There is an interesting phrase found at the beginning of this week’s parsha, and together with a similar phrase at the end of last week’s parsha, they are the only places where it appears in the Torah. The phrase is et ha-brit ve-et ha-chessed (Devarim 7:12): “If you pay attention to these laws and are careful to follow them, then the Lord your God will keep the brit and the chessed with you, as He swore to your ancestors.”

The phrase is strange. The relationship between God and Israel is defined by the brit, covenant. That, basically, is all the content of the Torah. What then is added by the word chessed?

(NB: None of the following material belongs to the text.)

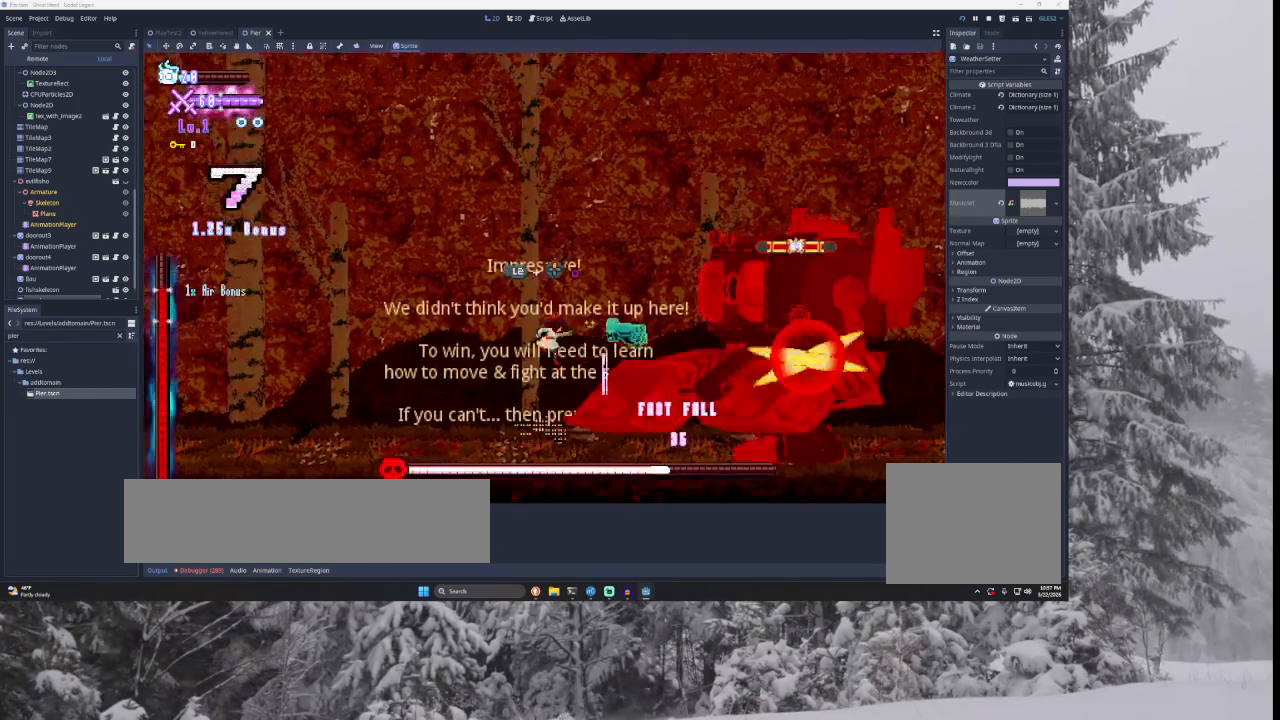
{"buttons": ["SQUARE"], "left_stick": "left", "right_stick": "center", "events": [[167, "left_stick", "center"], [233, "SQUARE", "up"], [233, "TRIANGLE", "up"], [300, "left_stick", "down-right"], [333, "SQUARE", "down"], [467, "left_stick", "left"]]}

A covenant is essentially mutual. Two people or two groups promise something to one another and enter into this mutual agreement, the covenant. This is how it was defined by God at Mount Sinai: “Now if you obey Me fully and keep My covenant, then out of all nations you will be My treasured possession, for all the earth is Mine.” (Shemot 19:5). This means: If you are My people, I will be your God. If you serve me, I will bless you. Every covenant has an ‘if-then’ quality to it.

Chessed, in contrast, is not conditional. It is given out of the goodness of the giver, regardless of whether the recipient is deserving. What we learn from these words, carefully chosen, “the Lord your God will keep the brit and the chessed with you” is that God acts with chessed towards us even when we do not deserve it.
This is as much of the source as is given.